Police Scotland’s Sir Iain Livingstone to retire this year

Police Scotland's Sir Iain Livingstone to retire this year

Sir Iain Livingstone

Sir Iain Livingstone is to step down as chief constable of Police Scotland in the summer.

He took the role on in 2018 and has been a serving officer since 1992. Sir Iain is responsible for 23,000 officers and staff in what is the second largest police force in the UK.

He said: “By my last day in service I will have been a police officer for 31 years and had the privilege of serving as chief constable for nearly six of those years.

“Police Scotland is an organisation with shared values and high levels of operational competence. The service improvements achieved in our ten years are unprecedented across the United Kingdom public sector, delivering effective policing for the public.

“We now have a full leadership team with the experience and capability to continue the progress made and can take confidence from the exceptional role Police Scotland played through Covid, COP26 and the events following the death of Her Majesty Queen Elizabeth.

“The police officers and police staff of Police Scotland are outstanding. Leading them as chief constable to serve the people of Scotland has been the honour of my working life.”

Scottish Liberal Democrat justice spokesperson Liam McArthur MSP said: “Sir Iain Livingstone deserves thanks for his service and dedication to leading Scotland’s police service. He was always approachable and I wish him well for the future.

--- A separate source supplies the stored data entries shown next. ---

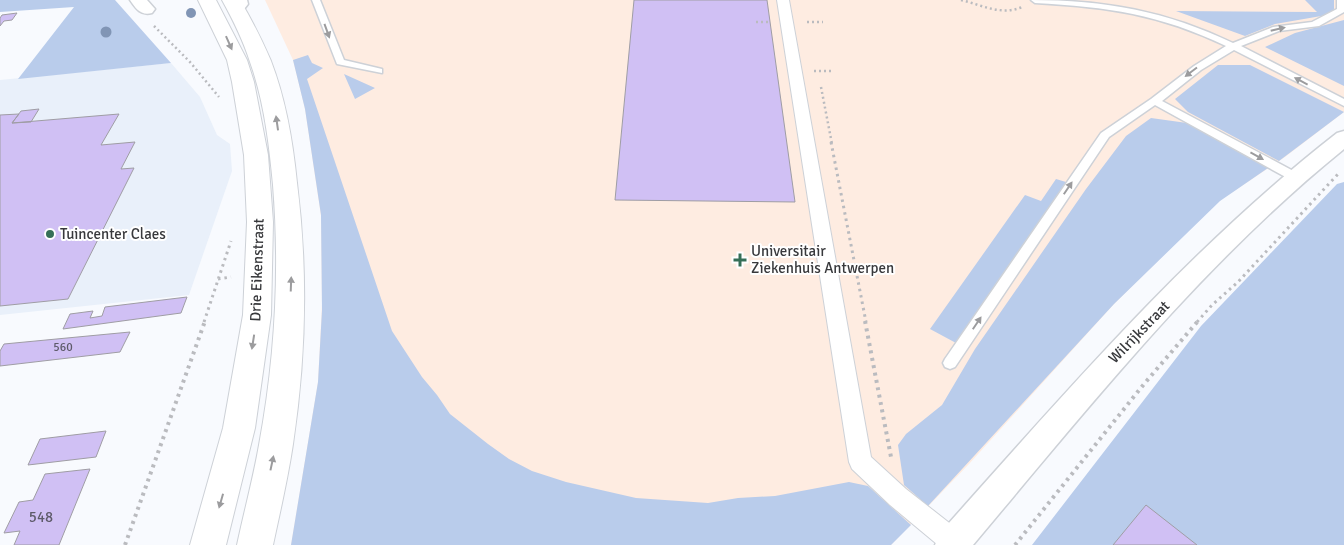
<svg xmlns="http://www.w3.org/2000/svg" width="1344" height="545" font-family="Signika,sans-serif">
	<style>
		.built { fill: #e9f0fa }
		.medical { fill: #feece1 }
		.green { fill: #b9cceb }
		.building { fill: #d0c0f4; stroke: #9f9da4 }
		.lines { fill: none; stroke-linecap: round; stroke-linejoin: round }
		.service-casing { stroke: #cdd1d7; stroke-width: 3 }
		.pedestrian-casing { stroke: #cdd1d7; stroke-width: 2 }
		.minor-casing { stroke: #cdd1d7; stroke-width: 3 }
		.tertiary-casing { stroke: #cdd1d7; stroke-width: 2 }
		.path-far2 { stroke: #babbbf; stroke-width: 2.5; stroke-dasharray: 2 3; stroke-linecap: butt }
		.path-far1 { stroke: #babbbf; stroke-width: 3; stroke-dasharray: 2.5 4; stroke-linecap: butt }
		.path { stroke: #babbbf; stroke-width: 4; stroke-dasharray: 3 4.5; stroke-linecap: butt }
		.service { fill: #fff; fill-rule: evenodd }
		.pedestrian { fill: #fff; fill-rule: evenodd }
		.minor { fill: #fff; fill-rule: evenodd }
		.tertiary { fill: #fff; fill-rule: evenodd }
		.tree { fill: #8195b5 }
		.oneway { fill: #9c9c9e }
		.poi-dot { fill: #366f57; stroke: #fff; stroke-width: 2 }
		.labels { text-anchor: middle; stroke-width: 4; stroke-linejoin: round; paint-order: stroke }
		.number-label { font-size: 12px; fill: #5e5b6a }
		.poi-label { font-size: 15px; fill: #38393c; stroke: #fff; text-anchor: start }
		.street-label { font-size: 15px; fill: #38393c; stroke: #fff }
		.near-number-label { font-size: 15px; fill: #5e5b6a }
	</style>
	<rect width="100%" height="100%" fill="#f8fafe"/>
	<path class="built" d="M 171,63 L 200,97 L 217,135 L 230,144 L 232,171 L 189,295 L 0,315 L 0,80 Z"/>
	<path class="medical" d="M 265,0 L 1344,0 L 1344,112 L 1285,157 L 1219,201 L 1114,304 L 969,464 L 891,545 L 291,545 L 318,382 L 322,304 L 321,216 L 305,109 L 293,60 Z"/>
	<path class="green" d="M 0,0 L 115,0 L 171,63 L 18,79 L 74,7 L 0,12 Z
		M 1305,0 L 1334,0 L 1334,10 L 1327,15 L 1275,24 L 1245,36 L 1176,11 L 1317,12 Z
		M 1344,20 L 1344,86 L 1265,47 L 1295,33 Z
		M 308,55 L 312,63 L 323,68 L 307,79 L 392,331 L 422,377 L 437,395 L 450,414 L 488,444 L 509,459 L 532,471 L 566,482 L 636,498 L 708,503 L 738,498 L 775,496 L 849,482 L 868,486 L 911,525 L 891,545 L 291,545 L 318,382 L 322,310 L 321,215 L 305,109 L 293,60 Z
		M 1218,65 L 1250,65 L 1344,112 L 1279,161 L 1188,112 L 1175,99 Z
		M 344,74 L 375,88 L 355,99 Z
		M 1151,118 L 1187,123 L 1268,168 L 1220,201 L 1114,304 L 928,506 L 904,485 L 898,445 L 906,434 L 942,405 L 975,349 L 1086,189 L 1126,136 Z
		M 1056,179 L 1066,182 L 956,343 L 930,329 L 1025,195 L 1041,201 Z
		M 1344,182 L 1344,545 L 1032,545 L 1201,326 L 1337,184 Z"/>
	<path class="building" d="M 634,0 L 767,0 L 795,202 L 615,200 Z
		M 17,13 L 12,20 L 4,21 L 0,26 L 0,18 L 2,15 Z
		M 39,109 L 31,122 L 12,123 L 21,111 Z
		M 19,114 L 12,123 L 119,114 L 101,145 L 135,142 L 121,169 L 134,168 L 68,299 L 0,306 L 0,115 Z
		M 187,297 L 181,313 L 63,329 L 70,314 L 93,311 L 90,318 L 102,316 L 105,307 Z
		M 130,332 L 120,352 L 0,366 L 0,351 L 4,344 Z
		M 106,431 L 96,457 L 28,465 L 40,439 Z
		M 90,469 L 59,545 L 14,545 L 20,531 L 4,533 L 19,502 L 33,500 L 45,474 Z
		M 1146,505 L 1197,545 L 1113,545 Z"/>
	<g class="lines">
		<g class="service-casing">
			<path id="service" d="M 239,0 L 247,0 L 248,4 L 241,13 L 238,14 L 234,11 L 240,4 Z
				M 312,0 L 320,0 L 344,60 L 382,69 L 382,73 L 337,64 Z
				M 1031,0 C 1105,0 1166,11 1233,43 L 1273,27 L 1312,22 L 1337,9 L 1337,0 L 1344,0 L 1344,12 L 1319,26 L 1279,31 L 1241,46 L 1344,99 L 1344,106 L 1234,50 L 1201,70 L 1162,101 L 1299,174 L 1301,177 L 1299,180 L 1291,180 L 1155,105 L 1109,137 L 955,367 L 950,369 L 945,367 L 943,363 L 945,359 L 1101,133 L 1151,99 L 1194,66 L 1226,46 C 1159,14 1108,7 1035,3 Z"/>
		</g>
		<g class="pedestrian-casing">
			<path id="pedestrian" d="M 777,0 L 789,0 L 871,457 L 906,489 L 966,536 L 969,545 L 938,545 L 890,505 L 852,469 L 849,462 Z"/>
		</g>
		<g class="minor-casing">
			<path id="minor" d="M 130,0 L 147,0 L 155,9 L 152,13 C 141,16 136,9 130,0 Z
				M 1344,131 L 1344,149 C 1203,263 1089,407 973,545 L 935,545 L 940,533 C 1065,393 1188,249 1337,133 Z"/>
		</g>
		<g class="tertiary-casing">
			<path id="tertiary" d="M 198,0 L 216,0 L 247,60 L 254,82 L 268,155 L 273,222 L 271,315 L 255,428 L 226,545 L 190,545 L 223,428 L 243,315 L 247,222 L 244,155 L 232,82 L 227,60 Z
				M 222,0 L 240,0 C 252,20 262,40 271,61 C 286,100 293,142 297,183 C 308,270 306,358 293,444 C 288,478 280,512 273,545 L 237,545 C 244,512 253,479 259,445 C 275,359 280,272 273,185 C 269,143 264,101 250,62 C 243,40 233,20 222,0 Z"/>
		</g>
		<path class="path-far2" d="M 961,0 C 982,5 1001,16 1022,7
			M 756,22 L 768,22
			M 807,22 L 823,22
			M 154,26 L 190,62 L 219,97
			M 814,71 L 833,71
			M 821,87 L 832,144"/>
		<path class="path-far1" d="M 831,142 L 866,322
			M 218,279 L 231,277
			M 204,322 L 231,241
			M 1197,322 L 1212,305 L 1238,282 L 1338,174"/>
		<path class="path" d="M 865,321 L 891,457
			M 125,545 L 205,321
			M 1015,545 L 1144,384 L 1198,321"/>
		<use href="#service" class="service"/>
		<use href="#pedestrian" class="pedestrian"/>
		<use href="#minor" class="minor"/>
		<use href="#tertiary" class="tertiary"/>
	</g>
	<g class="tree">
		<circle cx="191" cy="13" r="5"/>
		<circle cx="106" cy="32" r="5.5"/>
	</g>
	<defs><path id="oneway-solid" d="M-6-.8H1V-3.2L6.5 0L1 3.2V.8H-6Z" transform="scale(1.25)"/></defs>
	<g class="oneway">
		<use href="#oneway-solid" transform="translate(1278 29) rotate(-13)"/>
		<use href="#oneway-solid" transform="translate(327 31) rotate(70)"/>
		<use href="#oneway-solid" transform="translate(229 43) rotate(66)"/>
		<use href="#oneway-solid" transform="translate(1191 72) rotate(143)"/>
		<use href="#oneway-solid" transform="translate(1301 81) rotate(-152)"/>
		<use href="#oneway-solid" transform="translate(277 123) rotate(-98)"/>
		<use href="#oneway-solid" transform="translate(1257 156) rotate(29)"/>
		<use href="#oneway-solid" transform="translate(1068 188) rotate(-56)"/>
		<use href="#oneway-solid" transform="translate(291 284) rotate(-88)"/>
		<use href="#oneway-solid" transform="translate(977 323) rotate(-56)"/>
		<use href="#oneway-solid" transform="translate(253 342) rotate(99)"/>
		<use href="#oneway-solid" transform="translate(272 463) rotate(-78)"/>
		<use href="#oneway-solid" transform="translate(221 501) rotate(106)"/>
	</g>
	<g class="poi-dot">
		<circle cx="50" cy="234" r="5"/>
		<path d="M737.5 252.5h5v5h5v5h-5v5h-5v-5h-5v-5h5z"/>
	</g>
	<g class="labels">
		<g class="number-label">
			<text x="63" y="351">560</text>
		</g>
		<g class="poi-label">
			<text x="60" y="239">Tuincenter Claes</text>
			<text x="751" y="256">Universitair<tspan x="751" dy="17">Ziekenhuis Antwerpen</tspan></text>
		</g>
		<g class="street-label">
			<text transform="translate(257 270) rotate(-88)" y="5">Drie Eikenstraat</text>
			<text transform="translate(1139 332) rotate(-46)" y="5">Wilrijkstraat</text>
		</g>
		<g class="near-number-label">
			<text x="41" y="522">548</text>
		</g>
	</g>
</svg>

“The rate at which chief constables and police authority bosses have come and gone over the past decade points to much deeper issues.

“Problems are hardwired into the structures of Scottish policing as a result of the SNP’s botched centralisation. Ministerial distraction has added to their burden.

“The police are picking up the pieces of the mental health crisis because NHS services are overwhelmed. We need to recruit a legion of specialist mental health staff to work alongside the police to get people the expert help they need, enabling officers to focus on fighting crime instead of being social workers of last resort.

“It is time to inject accountability and localism back into policing, transform mental health services, and scrap plans that would repeat the mistakes of centralisation in social care.”